— START OF Excerpted text —

Dear Tom,

> In particular you can't any longer tell the difference between BOOLEAN
> and "boolean" (with quotes), which are not the same thing --- a quoted
> string is never a keyword, per spec. [...]

Ok, so you mean that on -boolean- the lexer returns a BOOLEAN_P token, but
with -"boolean"- it returns an Ident and -boolean- as a lval. Indeed, in
such a case I cannot recognize that simply boolean vs "boolean" if they
are both idents that look the same.

As a matter of fact, this can also be fixed with some post-filtering. Say,
all quoted idents could be returned with a leading " to show it was
dquoted, and the IDENT rules in the parser could remove when it is not
needed anymore to distinguish the case.

Not beautiful, I agree, but my point is that the current number of tokens
and number of states and automaton size are not inherent to SQL but to the
way the lexing/parsing is performed in postgresql.

> The basic point here is that eliminating tokens as you propose will
> result in small changes in behavior, none of which are good or per spec.
> Making the parser automaton smaller would be nice, but not at that
> price.

— END OF Excerpted text —

**What this task involves**
Please write out the part of the message on PostgreSQL lexing between "Ok, so you mean" and "distinguish the case.", inclusive.

— START OF Record list —

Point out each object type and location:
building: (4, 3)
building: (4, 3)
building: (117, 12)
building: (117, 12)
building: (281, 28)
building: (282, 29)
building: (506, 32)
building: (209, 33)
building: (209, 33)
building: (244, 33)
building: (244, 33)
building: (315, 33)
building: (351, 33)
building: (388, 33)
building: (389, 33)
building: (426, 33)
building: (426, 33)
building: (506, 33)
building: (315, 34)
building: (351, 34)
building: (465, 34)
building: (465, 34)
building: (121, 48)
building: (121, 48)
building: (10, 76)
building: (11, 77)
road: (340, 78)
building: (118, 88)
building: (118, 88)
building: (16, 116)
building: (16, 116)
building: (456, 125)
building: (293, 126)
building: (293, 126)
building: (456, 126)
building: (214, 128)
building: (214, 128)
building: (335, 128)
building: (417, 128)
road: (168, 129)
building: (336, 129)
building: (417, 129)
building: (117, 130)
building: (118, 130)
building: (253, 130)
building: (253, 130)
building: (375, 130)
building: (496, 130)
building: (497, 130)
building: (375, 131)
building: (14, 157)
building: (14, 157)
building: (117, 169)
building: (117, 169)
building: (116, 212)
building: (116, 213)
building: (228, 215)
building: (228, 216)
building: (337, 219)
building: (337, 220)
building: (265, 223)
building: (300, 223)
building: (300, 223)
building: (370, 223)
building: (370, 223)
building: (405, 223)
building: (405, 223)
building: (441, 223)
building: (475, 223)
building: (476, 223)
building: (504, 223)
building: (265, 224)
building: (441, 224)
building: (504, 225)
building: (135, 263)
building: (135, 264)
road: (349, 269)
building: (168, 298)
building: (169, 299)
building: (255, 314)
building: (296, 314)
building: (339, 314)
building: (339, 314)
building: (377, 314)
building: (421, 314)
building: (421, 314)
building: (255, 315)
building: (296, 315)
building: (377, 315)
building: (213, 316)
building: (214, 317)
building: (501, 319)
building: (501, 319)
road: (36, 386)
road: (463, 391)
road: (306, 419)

— END OF Record list —

**Finished answer**
Ok, so you mean that on -boolean- the lexer returns a BOOLEAN_P token, but
with -"boolean"- it returns an Ident and -boolean- as a lval. Indeed, in
such a case I cannot recognize that simply boolean vs "boolean" if they
are both idents that look the same.

As a matter of fact, this can also be fixed with some post-filtering. Say,
all quoted idents could be returned with a leading " to show it was
dquoted, and the IDENT rules in the parser could remove when it is not
needed anymore to distinguish the case.